At another point, Blanks testified that, after returning from calling the police, Jones had a conversation with the defendant about the damage to her car and, at the conclusion of the discussion, the length of which was not stated, the defendant went into the restaurant, emerged twenty minutes later, spoke to the witnesses again, and then drove away. At least twenty-five to thirty minutes elapsed here from the instant of the collision to the time Jones called 911 again from the restaurant to report the defendant’s departure from the scene. Jones testified that Deputy Finnen arrived within ten minutes after the second call. The elapsed time that is accounted for is thirty-five to forty minutes from the collision to Deputy Finnen’s arrival. That puts the collision at between 4:16 p.m. and 4:21 p.m., a window which is at least partly outside the two-hour limit. Adding the unaccounted-for time may put the entire window beyond the two-hour limit. It would be pure guessing to say that the test was administered within two hours of the collision.
For the foregoing reasons, the defendant’s motion is granted to the extent that the results of the breath-alcohol test are suppressed. The remainder of the motion to suppress is denied.

Judgment accordingly.

. The facts of this arrest are somewhat similar to those in Petrosky, supra. In Petrosky, the police went to the defendant’s residence after discovering his car disabled and abandoned alongside the road, the car having apparently struck a guardrail and embankment. The police officer confronted the defendant at the door of the defendant's house and demanded that he accompany him back to the scene of the accident. The defendant protested that he wanted to talk with his attorney first, but relented after the officer insisted that he leave immediately and threatened that there would be trouble if he did not go. Petrosky was questioned at the scene without being advised of his constitutional rights, then was formally arrested and charged with driving under the influence.
Petrosky’s motion to suppress the evidence flowing from his arrest was denied, whereupon he was tried and convicted. On appeal, the court held that the defendant's arrest was a warrantless home arrest, that there were no exigent circumstances to justify it, and that the evidence should have been suppressed. Nevertheless, the court of appeals affirmed the trial court’s judgment because the defendant failed to demonstrate in the record that any of the evidence that ought to have been suppressed was used at the trial to convict the defendant. It is difficult to square the finding of a warrantless home arrest in Petrosky with Payton, supra, and its progeny given that there is no indication in the opinion that the arresting officer actually entered the defendant’s house to effect the arrest.
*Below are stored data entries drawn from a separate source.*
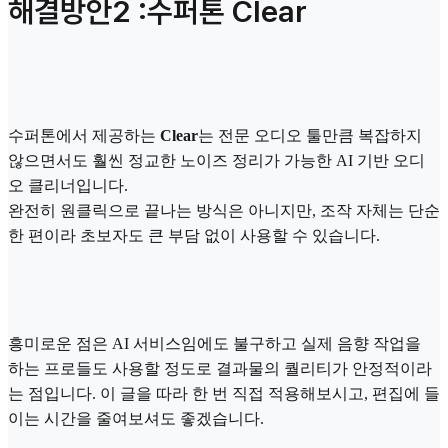
해결방안2 :수퍼톤 Clear
수퍼톤에서 제공하는
Clear
는 전문 오디오 툴만큼 복잡하지
않으면서도 훨씬 정교한 노이즈 정리가 가능한 AI 기반 오디
오 클리너입니다.
완전히 원클릭으로 끝나는 방식은 아니지만, 조작 자체는 단순
한 편이라 초보자도 큰 부담 없이 사용할 수 있습니다.
흥미로운 점은 AI 서비스임에도 불구하고 실제 음향 작업을
하는 프로들도 사용할 정도로 결과물의 퀄리티가 안정적이라
는 점입니다. 이 글을 따라 한 번 직접 적용해보시고, 편집에 들
이는 시간을 줄여보셔도 좋겠습니다.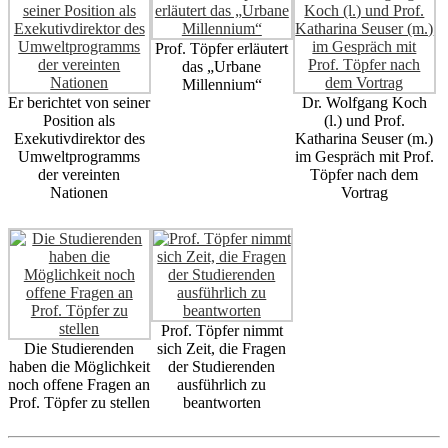
Prof. Töpfer erläutert
das „Urbane
Millennium“
Er berichtet von seiner
Dr. Wolfgang Koch
Position als
(l.) und Prof.
Exekutivdirektor des
Katharina Seuser (m.)
Umweltprogramms
im Gespräch mit Prof.
der vereinten
Töpfer nach dem
Nationen
Vortrag
Prof. Töpfer nimmt
Die Studierenden
sich Zeit, die Fragen
haben die Möglichkeit
der Studierenden
noch offene Fragen an
ausführlich zu
Prof. Töpfer zu stellen
beantworten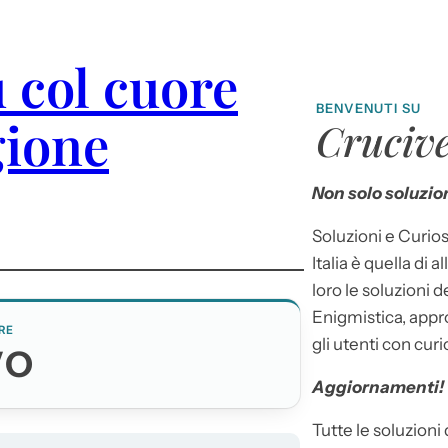
ù col cuore
BENVENUTI SU
gione
Crucive
Non solo soluzion
Soluzioni e Curios
Italia è quella di a
loro le soluzioni 
Enigmistica, appr
RE
gli utenti con curi
VO
Aggiornamenti!
Tutte le soluzioni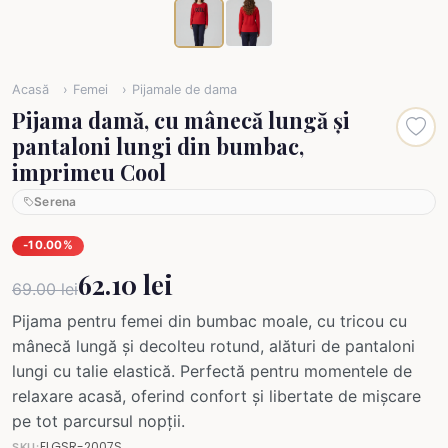
Acasă
Femei
Pijamale de dama
Pijama damă, cu mânecă lungă și
pantaloni lungi din bumbac,
imprimeu Cool
Serena
-10.00%
62.10 lei
69.00 lei
Pijama pentru femei din bumbac moale, cu tricou cu
mânecă lungă și decolteu rotund, alături de pantaloni
lungi cu talie elastică. Perfectă pentru momentele de
relaxare acasă, oferind confort și libertate de mișcare
pe tot parcursul nopții.
ELGSR-2007S
SKU: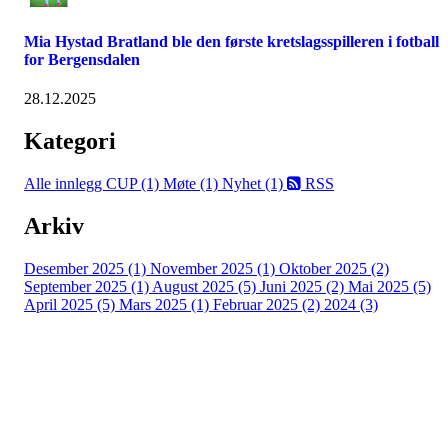
Mia Hystad Bratland ble den første kretslagsspilleren i fotball
for Bergensdalen
28.12.2025
Kategori
Alle innlegg
CUP (1)
Møte (1)
Nyhet (1)
RSS
Arkiv
Desember 2025 (1)
November 2025 (1)
Oktober 2025 (2)
September 2025 (1)
August 2025 (5)
Juni 2025 (2)
Mai 2025 (5)
April 2025 (5)
Mars 2025 (1)
Februar 2025 (2)
2024 (3)
Bergensdalen Idrettslag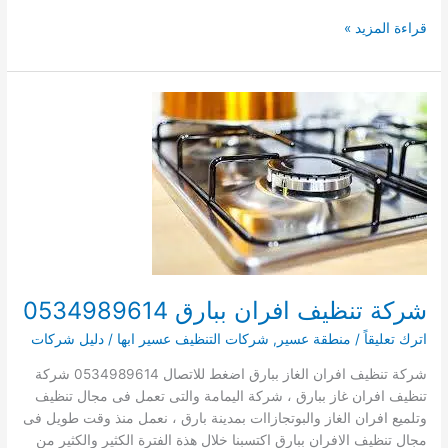
شركة
قراءة المزيد »
تنظيف
افران
ببلقرن
شركة تنظيف افران ببارق 0534989614
اترك تعليقاً
/
منطقة عسير
,
شركات التنظيف عسير ابها
/
دليل شركات
شركة تنظيف افران الغاز ببارق اضغط للاتصال 0534989614 شركة
تنظيف افران غاز ببارق ، شركة اليمامة والتى تعمل فى مجال تنظيف
وتلميع افران الغاز والبوتجازاات بمدينة بارق ، نعمل منذ وقت طويل فى
مجال تنظيف الافران ببارق اكتسبنا خلال هذة الفترة الكثير والكثير من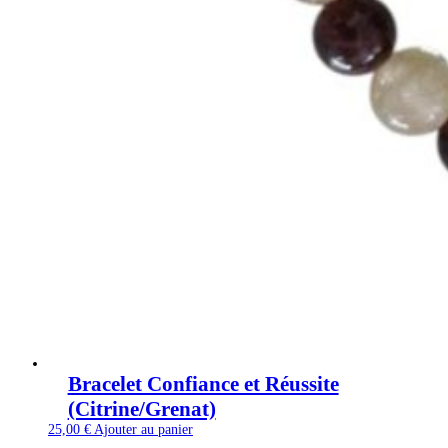
Bracelet Confiance et Réussite
(Citrine/Grenat)
25,00
€
Ajouter au panier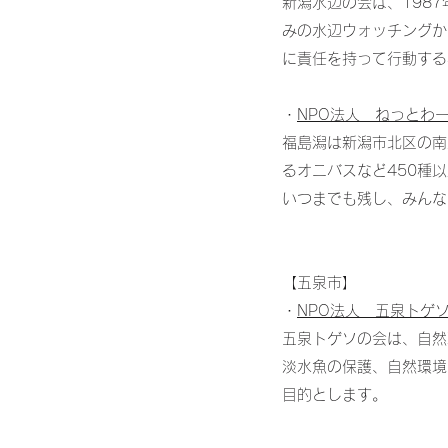
新潟水辺の会は、198
みの水辺ウォッチングか
に責任を持って行動する
・
NPO法人 ねっとわ
福島潟は新潟市北区の南
るオニバスなど450種
いつまでも残し、みんな
【五泉市】
・
NPO法人 五泉トゲ
五泉トゲソの会は、自然
淡水魚の保護、自然環境
目的とします。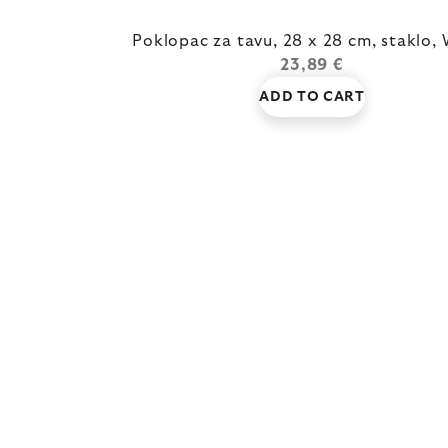
Poklopac za tavu, 28 x 28 cm, staklo
23,89 €
ADD TO CART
However, given the court’s own characterization of the defendant's assignments of error as "merely theoretical propositions,” we consider the court's decision on this point to be neither controlling nor persuasive.

. The actions of the defendant that are alleged to constitute the offense occurred at the time of the collision and not at a later time, such as when he drove away from the scene of the collision.